The Meatless Evening Meal

This is just more of the cereal.  For us, all we can spare is one quart of milk per day so the evening cereal is soaked in water instead.  These are the nights I try to add almonds, about a dozen, at a cost of $.28.

Levy states that it takes twice the cereal to substitute for the same amount of meat, so we use 4 pounds of cereal at night, for $.36.

Cereal: $.36
Almonds: $.28
Total meatless evening meal: $.64

With 4 meat nights and 2 meatless nights, a week of feeding homemade dog food in a modified Juliette de Bairacli Levy model works out like this:

Weekly midday meal cost: $12.06
Weekly meat evening meal cost: $16
Weekly meatless evening meal cost; $1.28
Total weekly homemade dog food cost: $29.34

If you average this cost over 7 days, the cost per day of homemade dog food comes to $4.19, which is less than we have been paying for kibble.  We are actually saving a couple of dollars per week while feeding our dogs a wholesome, natural diet that is free from chemicals and questionable ingredients.

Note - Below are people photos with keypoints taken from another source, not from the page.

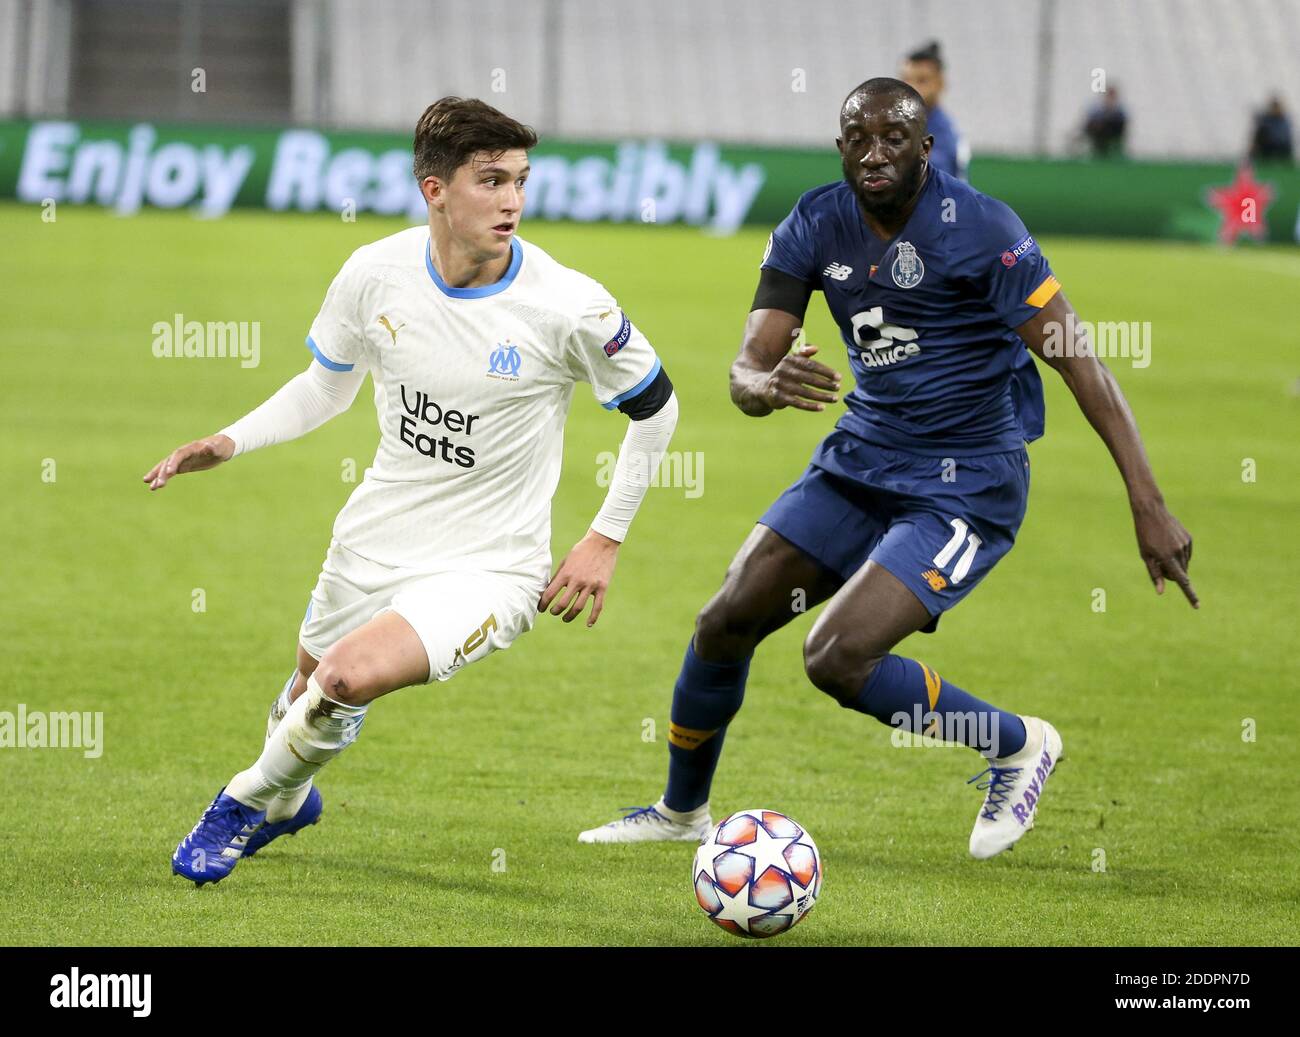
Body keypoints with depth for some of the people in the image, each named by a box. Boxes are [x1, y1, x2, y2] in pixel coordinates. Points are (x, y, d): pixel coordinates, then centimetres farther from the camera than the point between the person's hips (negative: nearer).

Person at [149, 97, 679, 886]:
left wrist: (606, 540, -5)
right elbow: (329, 385, 10)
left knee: (352, 676, -28)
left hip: (490, 567, -5)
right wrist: (231, 442, -4)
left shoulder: (568, 307, -20)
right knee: (310, 686, 23)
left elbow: (655, 406, -3)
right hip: (375, 543, 5)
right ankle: (288, 801, 60)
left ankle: (254, 801, 2)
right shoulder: (376, 274, -9)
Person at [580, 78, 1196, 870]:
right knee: (726, 623, 5)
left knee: (838, 659, -20)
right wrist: (771, 385, -34)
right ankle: (680, 812, 30)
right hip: (861, 457, 6)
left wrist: (1150, 506, -26)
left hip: (966, 485, -6)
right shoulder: (816, 226, -3)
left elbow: (1079, 361, -20)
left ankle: (1019, 746, 4)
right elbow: (746, 370, -6)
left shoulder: (980, 229, -20)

Calculating Your Own Costs with This Method

$29.34 feeds 4 dogs who weigh a total of about 265 pounds, so the cost can be calculated as $.11 per 1 pound of dog’s body weight.  Here, then, would be the weekly costs for different weights of dogs:

20 pounds – $2.20
30 pounds – $3.30
40 pounds – $4.40
50 pounds – $5.50

It would be easy to tweak this method to make it more affordable based on what you have more readily available.  From Paul Gautschi’s all vegetarian dogs to the 100% animal product diet of raw feeders, dogs truly can thrive under as wide of conditions as humans.  There’s really no need to rely on dog food companies to provide “nutrition” for our canine friends.